_Selected passage_
Have you ever wanted to write a 'great novel'?

Maybe not a great one, but I would like to write a novel one day, and, in fact, I think if it was still the 1990s, I would have written one by now; unfortunately, the term 'novel' now stands for something else, and I am not as adamant about writing prose as, for example, Waldemar Bawołek, who finally managed to convince the public of his own format. I'm more of a 'poet-novelist', I can't plan and then execute that plan, all my work is one big improvisation.

Is your approach to literature Puritan?

It is, and it isn't. I basically lead a 'monk's life', devoted entirely to writing, but, after all, you know that I also like to party or even go wild sometimes. So, I guess this puritanism of mine is more about what I read. I apply my 'tools' to everything, and it has to be of the highest quality for me to like it. Because why should one appreciate things that are 'fairly good'?

Are you a reader of religious literature?

By no means. I rather treat everything as 'religious literature', a piece of the Holy Scriptures that we all write together all the time.

If you had to decide what book the whole nation would read on National Reading Day, what would it be?

Piotrowski's Cztery sekundy (“Four Seconds”), of course. Sometimes I imagine what the world would be like if everyone knew it.

What would you forbid the nation to read?

Krzyżacy (“The Knights of the Cross”, because I haven't read it myself), obviously. Maybe also Sylwia Chutnik and Walter Benjamin.

Which writers do you consider better than yourself?

_Material provided_
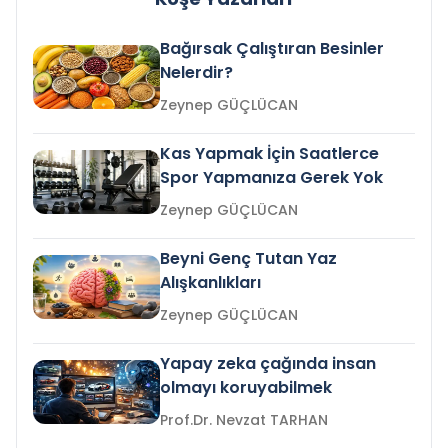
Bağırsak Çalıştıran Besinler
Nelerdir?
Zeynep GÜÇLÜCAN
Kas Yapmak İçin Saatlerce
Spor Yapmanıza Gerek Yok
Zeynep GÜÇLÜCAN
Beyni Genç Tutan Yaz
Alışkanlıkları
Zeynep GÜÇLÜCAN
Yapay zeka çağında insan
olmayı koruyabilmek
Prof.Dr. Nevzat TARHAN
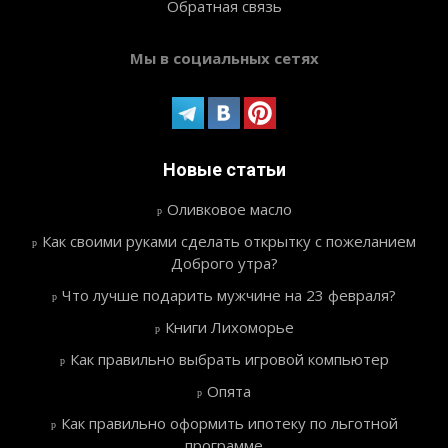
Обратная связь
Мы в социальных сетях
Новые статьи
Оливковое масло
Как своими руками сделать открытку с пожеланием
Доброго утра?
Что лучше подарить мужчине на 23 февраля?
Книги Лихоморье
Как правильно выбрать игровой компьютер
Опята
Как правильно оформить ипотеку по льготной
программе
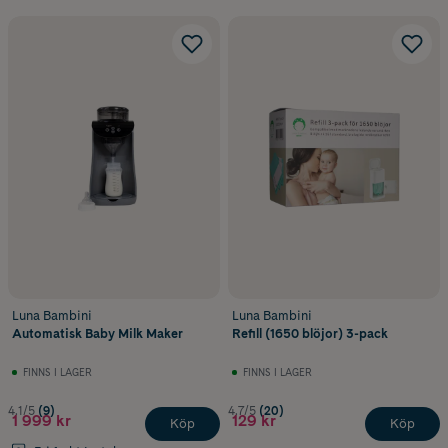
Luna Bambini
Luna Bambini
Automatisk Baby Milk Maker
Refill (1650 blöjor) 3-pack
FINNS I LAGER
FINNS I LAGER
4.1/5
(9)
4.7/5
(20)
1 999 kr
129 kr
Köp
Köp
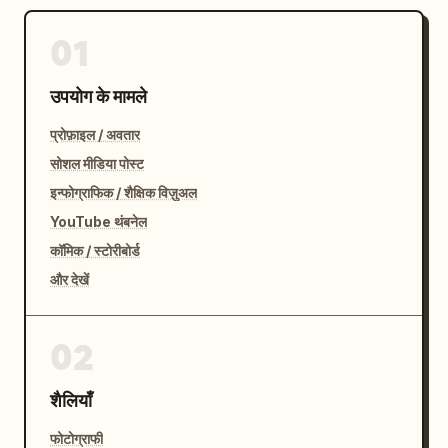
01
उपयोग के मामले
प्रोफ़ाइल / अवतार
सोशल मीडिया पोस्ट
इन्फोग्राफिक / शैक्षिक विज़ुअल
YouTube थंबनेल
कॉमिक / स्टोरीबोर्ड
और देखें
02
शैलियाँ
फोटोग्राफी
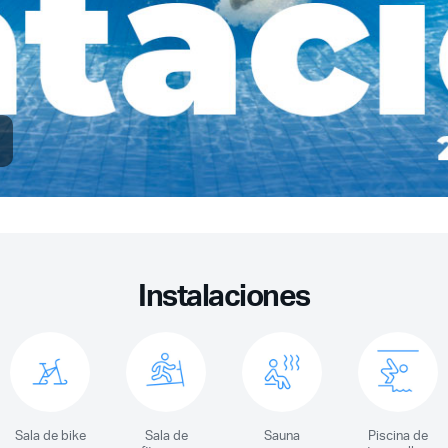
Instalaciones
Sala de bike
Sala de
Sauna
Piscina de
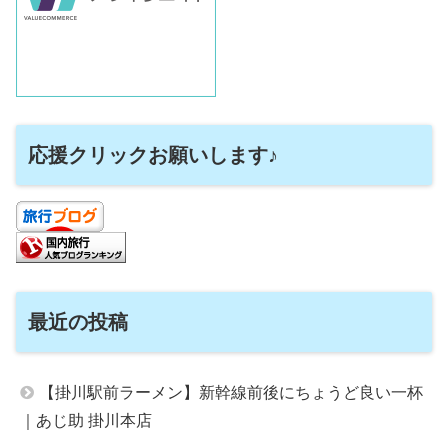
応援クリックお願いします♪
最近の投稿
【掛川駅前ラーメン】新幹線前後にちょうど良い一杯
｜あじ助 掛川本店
---
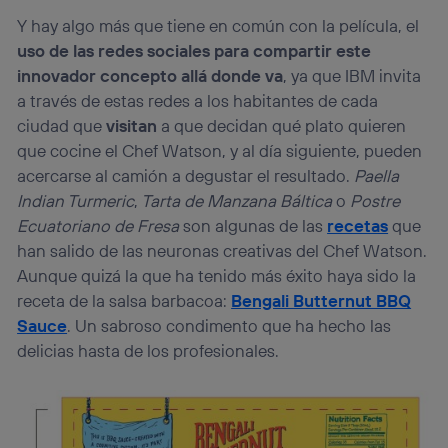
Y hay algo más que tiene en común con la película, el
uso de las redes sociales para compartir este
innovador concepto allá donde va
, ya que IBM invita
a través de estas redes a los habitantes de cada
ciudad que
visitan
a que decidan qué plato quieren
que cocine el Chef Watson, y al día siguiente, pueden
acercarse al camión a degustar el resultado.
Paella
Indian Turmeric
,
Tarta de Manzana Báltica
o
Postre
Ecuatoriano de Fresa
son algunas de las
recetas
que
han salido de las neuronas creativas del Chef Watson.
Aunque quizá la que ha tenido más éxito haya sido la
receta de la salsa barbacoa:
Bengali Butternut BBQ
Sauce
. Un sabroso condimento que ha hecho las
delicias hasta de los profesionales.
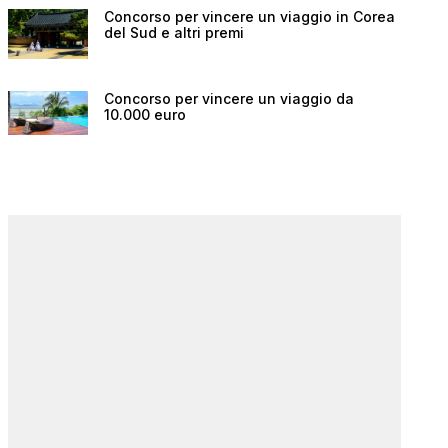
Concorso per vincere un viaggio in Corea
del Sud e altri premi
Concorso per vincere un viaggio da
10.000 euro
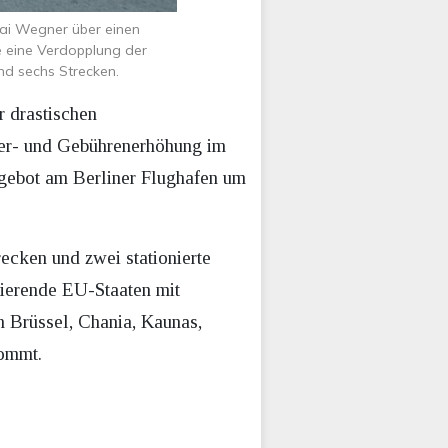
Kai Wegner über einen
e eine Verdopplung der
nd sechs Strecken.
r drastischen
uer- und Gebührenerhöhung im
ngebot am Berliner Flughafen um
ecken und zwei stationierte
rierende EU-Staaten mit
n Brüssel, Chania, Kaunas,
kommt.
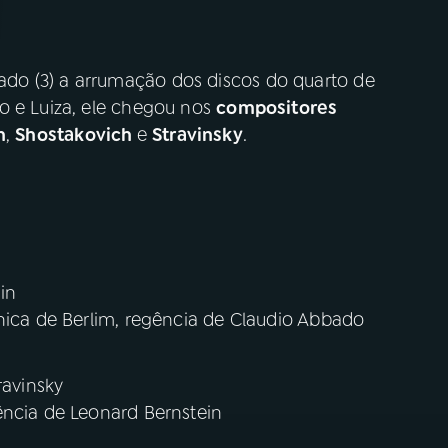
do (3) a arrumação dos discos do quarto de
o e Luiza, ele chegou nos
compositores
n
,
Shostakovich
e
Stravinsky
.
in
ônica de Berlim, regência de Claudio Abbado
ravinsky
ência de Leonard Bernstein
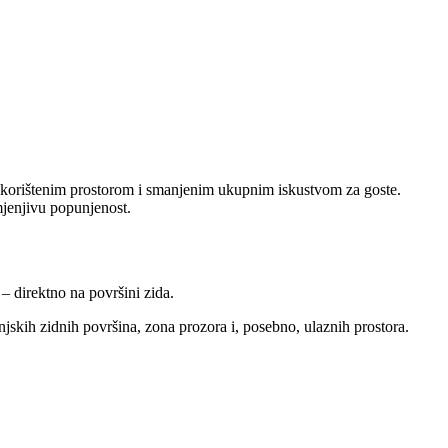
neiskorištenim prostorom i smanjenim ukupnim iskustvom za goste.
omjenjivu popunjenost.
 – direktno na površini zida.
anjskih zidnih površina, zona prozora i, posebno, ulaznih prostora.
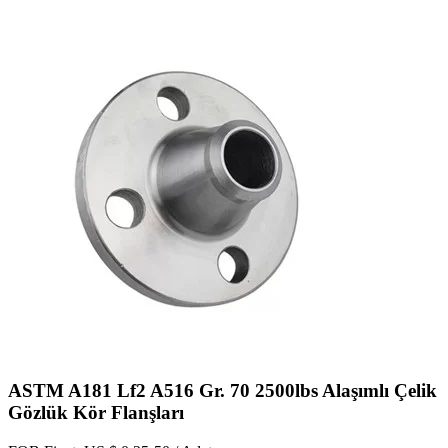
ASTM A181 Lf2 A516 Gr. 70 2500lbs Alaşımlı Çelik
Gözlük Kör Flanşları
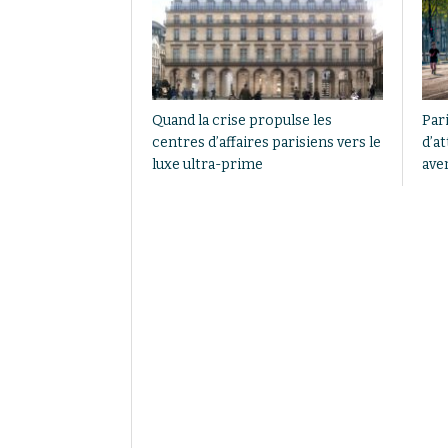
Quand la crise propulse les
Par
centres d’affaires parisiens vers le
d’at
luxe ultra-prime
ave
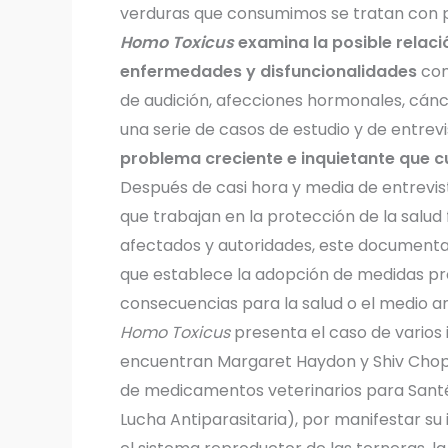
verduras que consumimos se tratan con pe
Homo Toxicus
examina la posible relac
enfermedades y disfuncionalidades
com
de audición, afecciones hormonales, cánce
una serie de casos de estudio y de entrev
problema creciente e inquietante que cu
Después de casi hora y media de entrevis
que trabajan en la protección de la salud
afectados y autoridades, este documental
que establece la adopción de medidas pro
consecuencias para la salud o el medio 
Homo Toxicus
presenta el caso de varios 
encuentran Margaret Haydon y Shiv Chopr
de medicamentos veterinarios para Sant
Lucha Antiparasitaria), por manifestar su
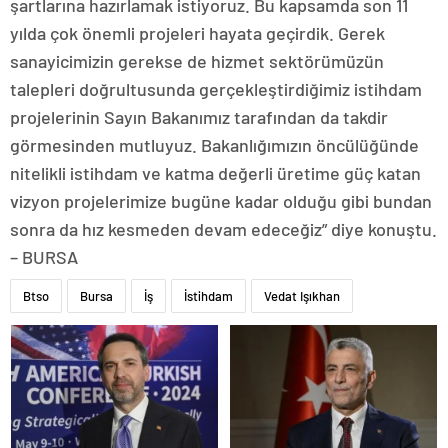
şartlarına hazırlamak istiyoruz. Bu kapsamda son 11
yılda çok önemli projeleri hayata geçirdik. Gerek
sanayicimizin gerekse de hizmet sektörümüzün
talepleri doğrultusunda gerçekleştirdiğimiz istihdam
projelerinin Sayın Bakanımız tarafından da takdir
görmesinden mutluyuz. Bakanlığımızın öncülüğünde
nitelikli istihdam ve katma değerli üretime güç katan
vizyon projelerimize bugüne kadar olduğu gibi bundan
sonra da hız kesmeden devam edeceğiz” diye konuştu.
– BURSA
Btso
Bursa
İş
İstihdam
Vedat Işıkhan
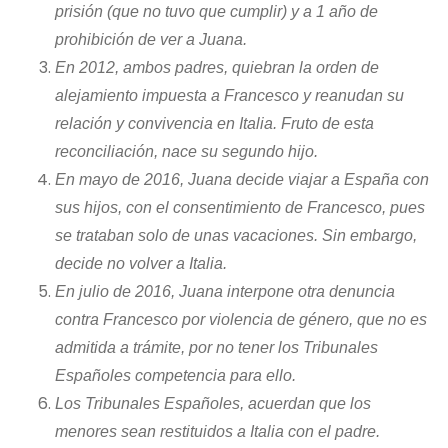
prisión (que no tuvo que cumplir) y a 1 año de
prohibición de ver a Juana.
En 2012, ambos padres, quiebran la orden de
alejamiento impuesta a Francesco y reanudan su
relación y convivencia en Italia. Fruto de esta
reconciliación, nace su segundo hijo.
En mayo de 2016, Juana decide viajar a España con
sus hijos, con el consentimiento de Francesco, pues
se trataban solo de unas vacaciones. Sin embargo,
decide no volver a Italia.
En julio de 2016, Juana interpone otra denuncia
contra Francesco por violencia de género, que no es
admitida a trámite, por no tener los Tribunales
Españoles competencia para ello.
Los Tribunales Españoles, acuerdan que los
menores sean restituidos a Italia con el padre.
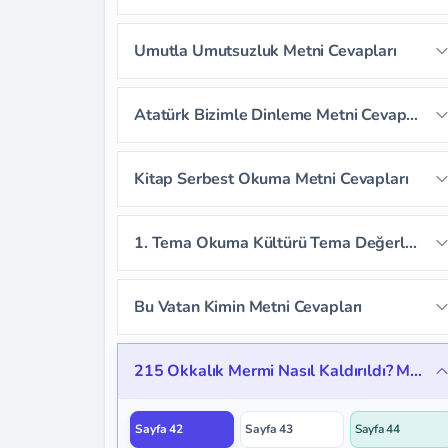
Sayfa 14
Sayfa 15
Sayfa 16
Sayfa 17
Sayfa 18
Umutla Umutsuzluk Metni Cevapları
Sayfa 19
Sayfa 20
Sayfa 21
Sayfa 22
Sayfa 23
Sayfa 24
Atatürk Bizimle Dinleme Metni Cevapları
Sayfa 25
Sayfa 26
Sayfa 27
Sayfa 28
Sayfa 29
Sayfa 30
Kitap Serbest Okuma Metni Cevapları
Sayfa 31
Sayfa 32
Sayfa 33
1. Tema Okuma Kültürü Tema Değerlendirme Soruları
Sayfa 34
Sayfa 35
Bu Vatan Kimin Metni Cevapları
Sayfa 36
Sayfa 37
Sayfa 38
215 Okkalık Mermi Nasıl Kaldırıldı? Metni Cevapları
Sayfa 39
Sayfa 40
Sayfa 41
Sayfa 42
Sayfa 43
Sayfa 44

_Problem statement_
Carry the interview on writing and reading forward from its final line. The entries were drawn from a separate source.

_Your response_
Well, those who are better, and there are many. And in all seriousness, almost everyone out there is better at something than me, and I'm better at something than everyone else. It all depends on what is this 'something', because there are also better and worse things that one is better at.

All right, thank you for this conversation, I'll end with a completely serious question (which doesn't mean that the previous ones weren't serious): has literature given you more in your life or has it taken more away from you?

Recently, Kasia Szumlewicz and I chatted about the 'justification of existence', as Kasia felt she was briefly 'without justification'. To me, literature provides such justification, and what more could you want? Of course, there are also moments when I doubt it, or look for justification in other people, some boys, or even Irina seems to me to be the justification of all existence, but these are fleeting states, and literature is a constant, someone is constantly trying to destroy it, to ruin it, and yet it still persists, keeps one alive. And has it taken anything from me? How could it have taken anything from me when I never had anything?